The IoT Agent is a MQTT client which subscribes to the topics exposed by the MQTT broker running in the Network Server. At the heart of MQTT are the MQTT broker and clients. The data sent by the end-devices is received by the Network Server over LoRaWAN, which is in turn dispatched using MQTT messages. Each message is posted in a device-specific application reception topic. IoT Agent forwards the device metadata and sensor data to the asvin platform. It does it over HTTPs using REST API end-points. The IoT Agent acts as a bridge between the Network Server and the asvin Platform

asvin Platform

It is a Platform as a Service (PaaS) to facilitate over the air security patches for IoT devices using novel decentralized and distributed technologies. The asvin Platform provides a complete solution for device, security patches and rollout management. It is comprised of 4 components.

  1. IPFS
  2. Blockchain
  3. Customer Platform
  4. Version Controller

Innovations of the IoTrust

The IoTrust project will achieve its objectives by designing, developing and integrating a novel bootstrapping protocol, peer to peer distributed storage protocol, distributed ledger technology and inventive trust monitoring algorithm. The main innovations of the IoTrust are following.

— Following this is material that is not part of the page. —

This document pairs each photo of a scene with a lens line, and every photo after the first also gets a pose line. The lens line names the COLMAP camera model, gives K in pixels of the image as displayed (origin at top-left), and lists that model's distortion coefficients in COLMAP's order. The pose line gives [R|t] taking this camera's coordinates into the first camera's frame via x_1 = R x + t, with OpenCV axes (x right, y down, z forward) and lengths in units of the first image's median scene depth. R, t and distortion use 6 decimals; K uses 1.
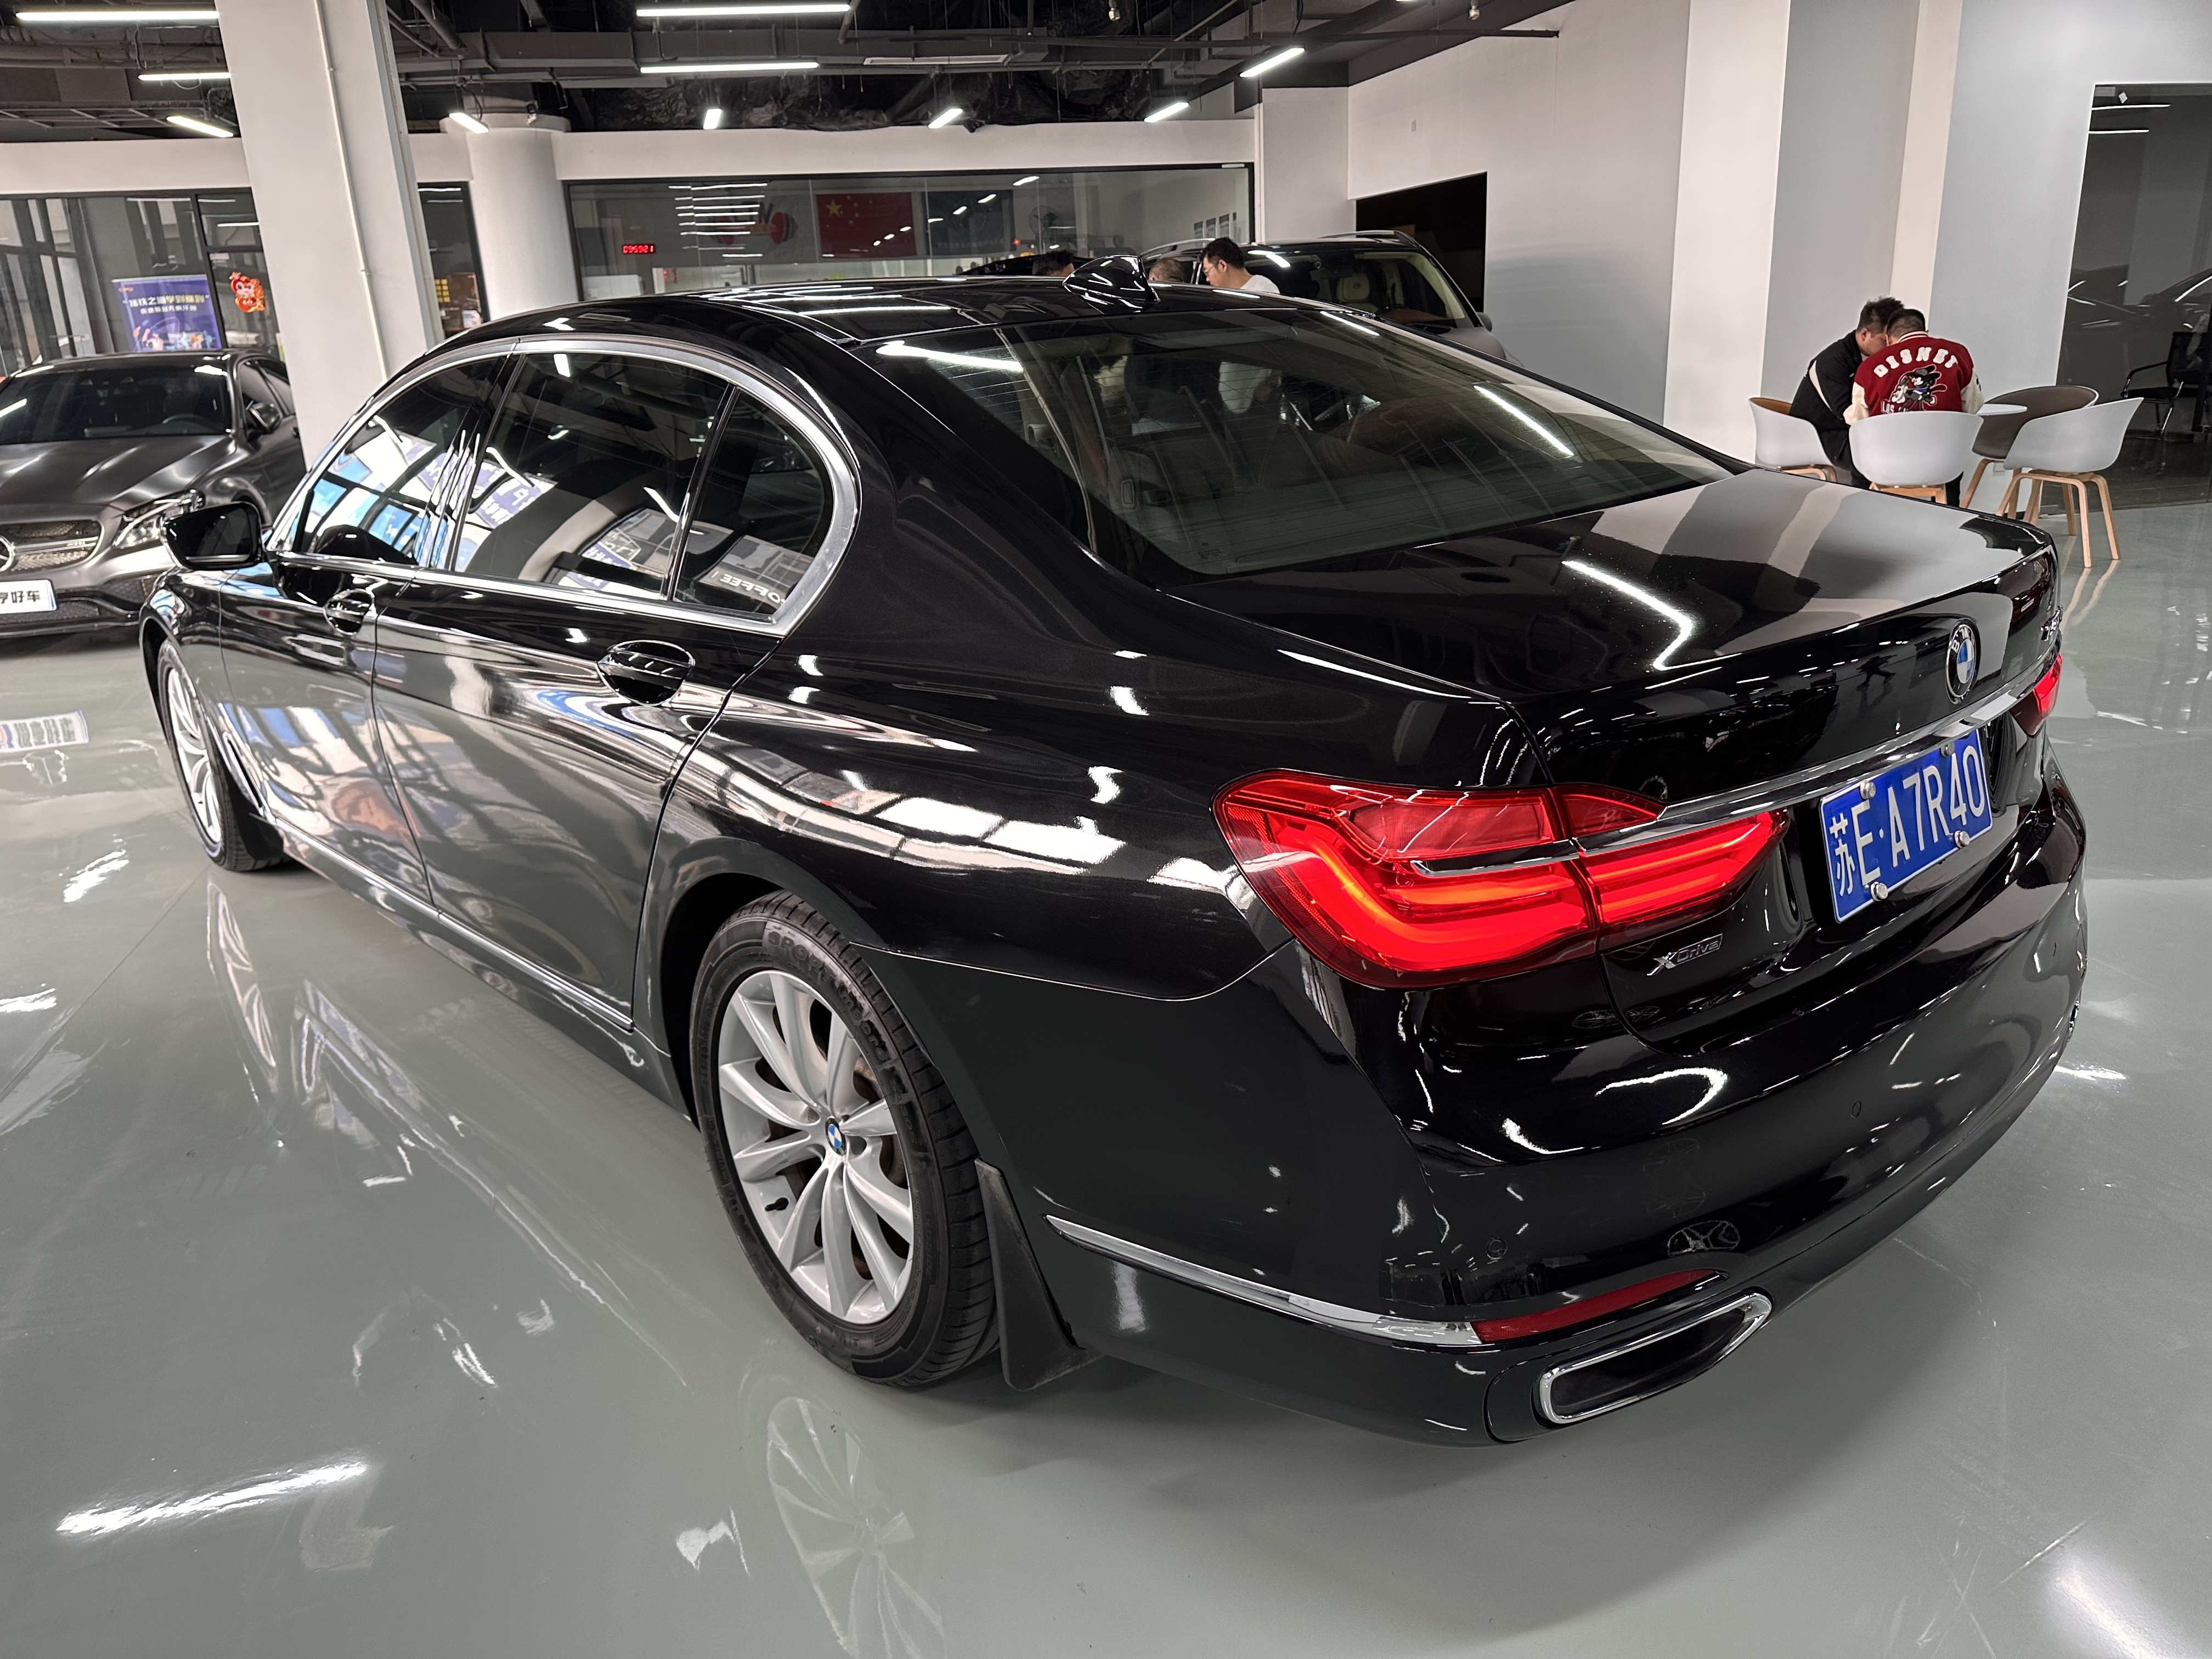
lens RADIAL K [[1628.5, 0, 1106.0], [0, 1628.5, 829.5], [0, 0, 1]] dist [0.032164, -0.025045]
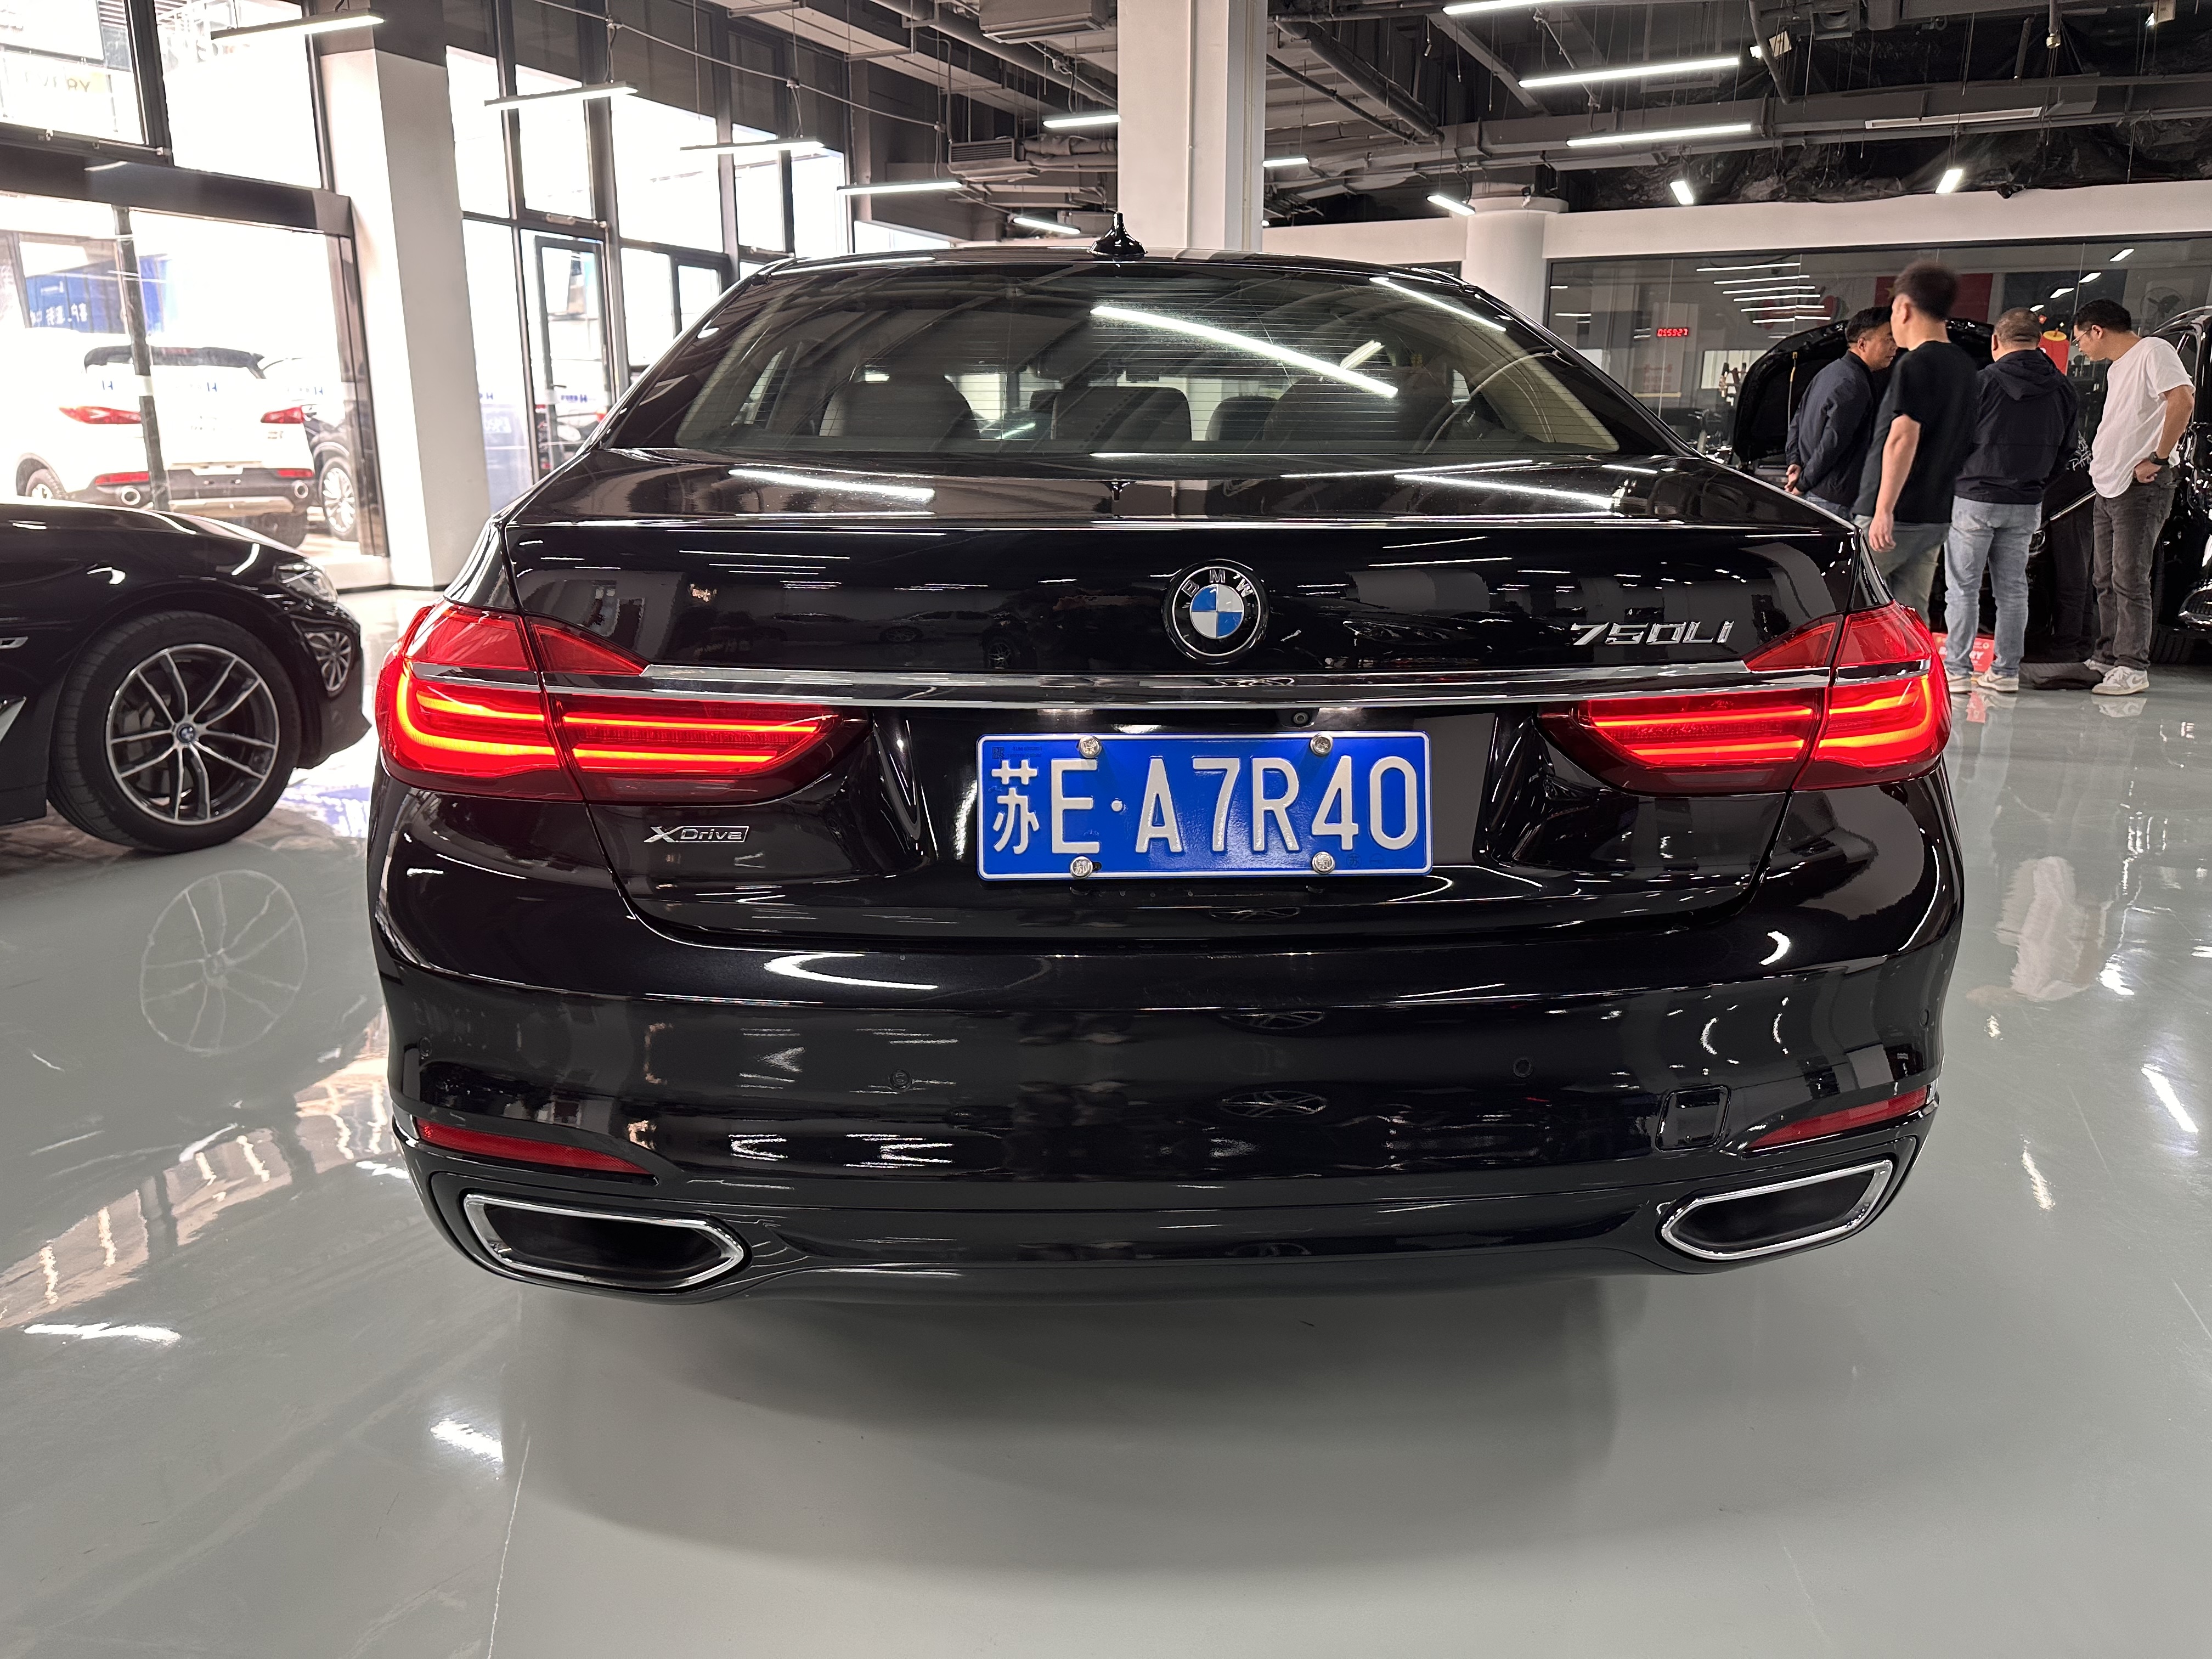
lens RADIAL K [[1628.5, 0, 1106.0], [0, 1628.5, 829.5], [0, 0, 1]] dist [0.032164, -0.025045]
pose [[0.773670, 0.198196, -0.601791, 0.158239], [-0.232848, 0.972289, 0.020863, -0.000287], [0.589250, 0.123985, 0.798381, 0.053194]]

  1. Secure Bootstrapping of LO-CoAP-EAP built with Internet standards for secure setup of IoT devices.
  2. Trust Monitoring: Human-centric trust report of IoT devices to simplify the maintenance decisions making of inexpert end-users for achieving cost effective and sustainable IoT infrastructure.
  3. Decentralized Peer-to-Peer Reprogramming: High resilience against DDoS attacks by decentralized distribution of encrypted firmware, configurations and patches based on peer-to-peer IPFS networks.
  4. Trusted layer for IoT Networks: DTL-based privacy-enhanced storage and IDs management to identify IoT devices and calculate their trust scores.

The core technologies used in the IoTrust are following.

Low-Overhead CoAP-EAP

It integrates the use of Authentication, Authorization and Accounting (AAA) infrastructure, the Extensible Authentication Protocol (EAP) Constrained and Constrained Application Protocol (CoAP).

IPFS

Interplanetary File System (IPFS) is distributed system for storing and accessing files. It will be utilized to store firmware files and security patches of IoT devices.

Hyperledger Besu

Device and firmware metadata information will be stored in a distributed ledger. Hyperledger Besu will be utilized for this task. It is an open-source Ethereum client developed under Linux Foundation.

LoRaWAN

It is Low Power Wide Area (LPWA) networking protocol designed to wirelessly connect battery operated devices. The end devices in the IoTrust framework will communicate using LoRaWAN protocol.

IoTrust Project Kickstart

It is our pleasure to announce that IoTrust project has been selected for funding under the NGI TRUST. The digital worx GmbH and Odin Solutions submitted the IoTrust project proposal in the NGI_TRUST 3rd Open Call. The NGI_TRUST has been cofounded by European Union’s Horizon 2020 research and innovation program. It supports the development of human-centric internet in the field of privacy and trust enhancing technologies.

The IoTrust aims to provide simple setup and reliable operation of IoT networks in a trusted and secure manner automated setup of IoT peer-to-peer networks and open source stacks for worldwide applications.